_Written task_
Gather every line of the entries below that contains the string "Lundy".

_Exercise input_

BEGIN

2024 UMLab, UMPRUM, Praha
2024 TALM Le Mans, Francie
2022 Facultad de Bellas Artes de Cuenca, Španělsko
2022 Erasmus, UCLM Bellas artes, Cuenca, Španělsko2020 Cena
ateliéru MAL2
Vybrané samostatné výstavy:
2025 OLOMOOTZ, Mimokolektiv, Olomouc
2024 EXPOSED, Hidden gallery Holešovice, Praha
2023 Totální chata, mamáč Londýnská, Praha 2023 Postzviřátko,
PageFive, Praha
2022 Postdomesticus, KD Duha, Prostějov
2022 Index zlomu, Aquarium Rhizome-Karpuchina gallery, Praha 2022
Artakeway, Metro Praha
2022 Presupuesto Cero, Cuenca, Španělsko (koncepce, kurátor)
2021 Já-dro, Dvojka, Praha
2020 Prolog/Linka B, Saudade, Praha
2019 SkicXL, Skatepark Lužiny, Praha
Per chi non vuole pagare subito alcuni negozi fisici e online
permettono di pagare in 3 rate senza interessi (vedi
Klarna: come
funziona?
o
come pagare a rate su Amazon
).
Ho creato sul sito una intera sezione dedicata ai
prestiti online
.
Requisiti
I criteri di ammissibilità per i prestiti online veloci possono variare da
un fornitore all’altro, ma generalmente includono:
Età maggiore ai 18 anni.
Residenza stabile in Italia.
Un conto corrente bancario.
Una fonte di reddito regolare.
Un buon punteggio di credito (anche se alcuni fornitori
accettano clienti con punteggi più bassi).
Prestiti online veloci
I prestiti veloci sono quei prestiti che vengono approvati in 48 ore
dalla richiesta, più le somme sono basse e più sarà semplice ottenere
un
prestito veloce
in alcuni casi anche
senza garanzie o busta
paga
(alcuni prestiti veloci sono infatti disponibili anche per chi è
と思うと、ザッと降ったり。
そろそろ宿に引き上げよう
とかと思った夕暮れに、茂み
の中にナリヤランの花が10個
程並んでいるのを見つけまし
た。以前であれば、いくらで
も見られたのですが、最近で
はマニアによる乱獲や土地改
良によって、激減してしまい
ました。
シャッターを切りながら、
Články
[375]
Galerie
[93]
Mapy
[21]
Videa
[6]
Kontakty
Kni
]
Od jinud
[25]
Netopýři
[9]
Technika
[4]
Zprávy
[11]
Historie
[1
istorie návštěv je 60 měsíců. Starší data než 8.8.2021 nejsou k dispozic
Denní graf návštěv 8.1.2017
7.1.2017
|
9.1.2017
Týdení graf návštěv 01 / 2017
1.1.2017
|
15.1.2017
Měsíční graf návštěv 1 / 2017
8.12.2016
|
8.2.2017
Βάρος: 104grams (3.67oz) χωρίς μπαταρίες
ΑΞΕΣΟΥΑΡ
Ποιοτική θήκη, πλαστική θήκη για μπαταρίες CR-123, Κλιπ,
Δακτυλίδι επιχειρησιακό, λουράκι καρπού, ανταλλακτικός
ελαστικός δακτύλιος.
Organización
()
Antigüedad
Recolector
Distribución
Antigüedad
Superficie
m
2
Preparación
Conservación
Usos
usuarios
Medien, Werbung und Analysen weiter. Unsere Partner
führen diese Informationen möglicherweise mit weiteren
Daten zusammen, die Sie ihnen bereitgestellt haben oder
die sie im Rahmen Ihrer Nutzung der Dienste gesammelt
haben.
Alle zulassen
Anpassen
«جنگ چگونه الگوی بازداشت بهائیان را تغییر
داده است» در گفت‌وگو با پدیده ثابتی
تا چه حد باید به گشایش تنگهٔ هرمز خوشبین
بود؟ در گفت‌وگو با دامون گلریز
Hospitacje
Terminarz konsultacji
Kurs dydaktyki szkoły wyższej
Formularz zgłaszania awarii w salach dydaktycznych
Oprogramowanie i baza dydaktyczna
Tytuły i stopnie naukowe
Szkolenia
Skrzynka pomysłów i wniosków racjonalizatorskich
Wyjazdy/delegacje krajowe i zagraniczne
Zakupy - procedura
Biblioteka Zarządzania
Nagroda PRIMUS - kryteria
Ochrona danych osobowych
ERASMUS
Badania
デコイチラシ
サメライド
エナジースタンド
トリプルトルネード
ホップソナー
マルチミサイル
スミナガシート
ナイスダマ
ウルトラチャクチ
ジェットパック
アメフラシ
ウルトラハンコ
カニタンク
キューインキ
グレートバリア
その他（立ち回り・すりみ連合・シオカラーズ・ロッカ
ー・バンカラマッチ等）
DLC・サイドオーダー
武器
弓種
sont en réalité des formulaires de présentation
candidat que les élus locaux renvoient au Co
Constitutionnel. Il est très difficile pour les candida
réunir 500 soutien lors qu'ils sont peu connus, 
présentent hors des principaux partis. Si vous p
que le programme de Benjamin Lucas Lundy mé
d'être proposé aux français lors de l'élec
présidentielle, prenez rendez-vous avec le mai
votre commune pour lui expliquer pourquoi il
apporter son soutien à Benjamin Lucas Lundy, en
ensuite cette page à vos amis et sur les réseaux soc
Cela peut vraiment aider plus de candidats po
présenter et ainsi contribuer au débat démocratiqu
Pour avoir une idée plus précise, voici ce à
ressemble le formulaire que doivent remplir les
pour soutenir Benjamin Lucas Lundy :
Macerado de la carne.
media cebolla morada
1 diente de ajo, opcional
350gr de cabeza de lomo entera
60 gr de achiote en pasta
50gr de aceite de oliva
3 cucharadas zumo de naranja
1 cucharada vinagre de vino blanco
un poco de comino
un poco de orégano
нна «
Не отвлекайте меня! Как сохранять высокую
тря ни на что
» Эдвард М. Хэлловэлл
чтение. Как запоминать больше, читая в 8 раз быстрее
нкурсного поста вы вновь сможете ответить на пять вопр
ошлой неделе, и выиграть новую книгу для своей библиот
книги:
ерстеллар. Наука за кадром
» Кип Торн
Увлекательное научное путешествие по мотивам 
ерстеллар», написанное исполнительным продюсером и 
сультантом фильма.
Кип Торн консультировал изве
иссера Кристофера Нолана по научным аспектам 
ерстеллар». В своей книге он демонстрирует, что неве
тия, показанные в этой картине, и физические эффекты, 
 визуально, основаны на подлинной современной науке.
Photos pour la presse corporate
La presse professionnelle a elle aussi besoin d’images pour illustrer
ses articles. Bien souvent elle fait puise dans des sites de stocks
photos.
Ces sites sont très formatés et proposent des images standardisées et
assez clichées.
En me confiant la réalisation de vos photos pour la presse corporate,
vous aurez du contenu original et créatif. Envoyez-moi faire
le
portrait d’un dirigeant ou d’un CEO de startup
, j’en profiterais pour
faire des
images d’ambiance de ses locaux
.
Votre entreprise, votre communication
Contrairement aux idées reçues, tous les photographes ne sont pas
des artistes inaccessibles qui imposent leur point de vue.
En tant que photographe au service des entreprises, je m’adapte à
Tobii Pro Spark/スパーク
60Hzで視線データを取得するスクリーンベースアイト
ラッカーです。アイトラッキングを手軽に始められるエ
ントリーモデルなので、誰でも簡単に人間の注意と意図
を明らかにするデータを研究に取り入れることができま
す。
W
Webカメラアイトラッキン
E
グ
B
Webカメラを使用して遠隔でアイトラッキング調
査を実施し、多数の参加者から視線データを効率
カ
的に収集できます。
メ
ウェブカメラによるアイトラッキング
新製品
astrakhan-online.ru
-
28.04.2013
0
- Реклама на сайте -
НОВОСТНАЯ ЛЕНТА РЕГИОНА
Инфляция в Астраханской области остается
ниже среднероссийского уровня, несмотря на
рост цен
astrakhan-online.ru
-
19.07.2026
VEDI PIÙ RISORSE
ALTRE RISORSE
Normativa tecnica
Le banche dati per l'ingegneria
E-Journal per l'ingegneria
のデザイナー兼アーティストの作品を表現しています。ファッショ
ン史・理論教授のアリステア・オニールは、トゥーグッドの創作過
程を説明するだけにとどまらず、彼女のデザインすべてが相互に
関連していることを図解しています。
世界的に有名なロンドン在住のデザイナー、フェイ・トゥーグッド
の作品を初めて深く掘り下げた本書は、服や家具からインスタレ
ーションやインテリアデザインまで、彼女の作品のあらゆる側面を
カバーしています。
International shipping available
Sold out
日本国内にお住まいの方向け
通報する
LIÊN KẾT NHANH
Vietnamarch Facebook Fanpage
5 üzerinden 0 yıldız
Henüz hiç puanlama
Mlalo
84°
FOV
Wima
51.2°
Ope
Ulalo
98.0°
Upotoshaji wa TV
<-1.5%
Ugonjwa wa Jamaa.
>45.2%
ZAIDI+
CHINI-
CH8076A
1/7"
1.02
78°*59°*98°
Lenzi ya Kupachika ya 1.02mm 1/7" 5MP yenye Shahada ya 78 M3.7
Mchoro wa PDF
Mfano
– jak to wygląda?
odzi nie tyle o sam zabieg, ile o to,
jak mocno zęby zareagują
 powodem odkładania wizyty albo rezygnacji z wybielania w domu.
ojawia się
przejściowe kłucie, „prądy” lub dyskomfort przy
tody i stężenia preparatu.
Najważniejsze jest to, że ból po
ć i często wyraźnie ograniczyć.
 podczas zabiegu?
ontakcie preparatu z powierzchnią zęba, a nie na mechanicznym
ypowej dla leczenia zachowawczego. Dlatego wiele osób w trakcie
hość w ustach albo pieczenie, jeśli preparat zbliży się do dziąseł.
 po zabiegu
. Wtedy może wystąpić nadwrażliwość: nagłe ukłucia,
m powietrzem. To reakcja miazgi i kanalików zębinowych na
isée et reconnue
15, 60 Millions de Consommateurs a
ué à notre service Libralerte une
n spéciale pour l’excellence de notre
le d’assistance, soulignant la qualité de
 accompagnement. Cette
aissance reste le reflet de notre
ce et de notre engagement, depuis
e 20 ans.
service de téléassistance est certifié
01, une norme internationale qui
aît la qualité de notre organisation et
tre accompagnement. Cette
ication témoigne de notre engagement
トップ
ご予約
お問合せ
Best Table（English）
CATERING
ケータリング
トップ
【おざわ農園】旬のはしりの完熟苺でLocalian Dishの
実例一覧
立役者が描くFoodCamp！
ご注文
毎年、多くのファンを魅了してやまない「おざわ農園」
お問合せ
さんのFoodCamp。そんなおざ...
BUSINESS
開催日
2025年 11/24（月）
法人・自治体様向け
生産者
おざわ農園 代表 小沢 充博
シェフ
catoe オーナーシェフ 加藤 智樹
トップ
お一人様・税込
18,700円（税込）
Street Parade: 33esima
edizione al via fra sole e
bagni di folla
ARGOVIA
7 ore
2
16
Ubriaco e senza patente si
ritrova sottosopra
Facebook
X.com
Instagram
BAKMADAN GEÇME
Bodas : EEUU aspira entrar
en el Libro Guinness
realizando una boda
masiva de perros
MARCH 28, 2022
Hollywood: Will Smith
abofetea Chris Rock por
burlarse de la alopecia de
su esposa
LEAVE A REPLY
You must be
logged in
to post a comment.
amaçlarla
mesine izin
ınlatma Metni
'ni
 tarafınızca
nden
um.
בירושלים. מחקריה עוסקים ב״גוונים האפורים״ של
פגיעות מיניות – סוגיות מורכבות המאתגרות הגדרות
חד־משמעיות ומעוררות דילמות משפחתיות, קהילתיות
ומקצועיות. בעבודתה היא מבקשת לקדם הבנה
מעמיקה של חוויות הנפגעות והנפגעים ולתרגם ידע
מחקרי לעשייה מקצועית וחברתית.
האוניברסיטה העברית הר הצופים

END

_Reply_
que le programme de Benjamin Lucas Lundy mé
apporter son soutien à Benjamin Lucas Lundy, en
pour soutenir Benjamin Lucas Lundy :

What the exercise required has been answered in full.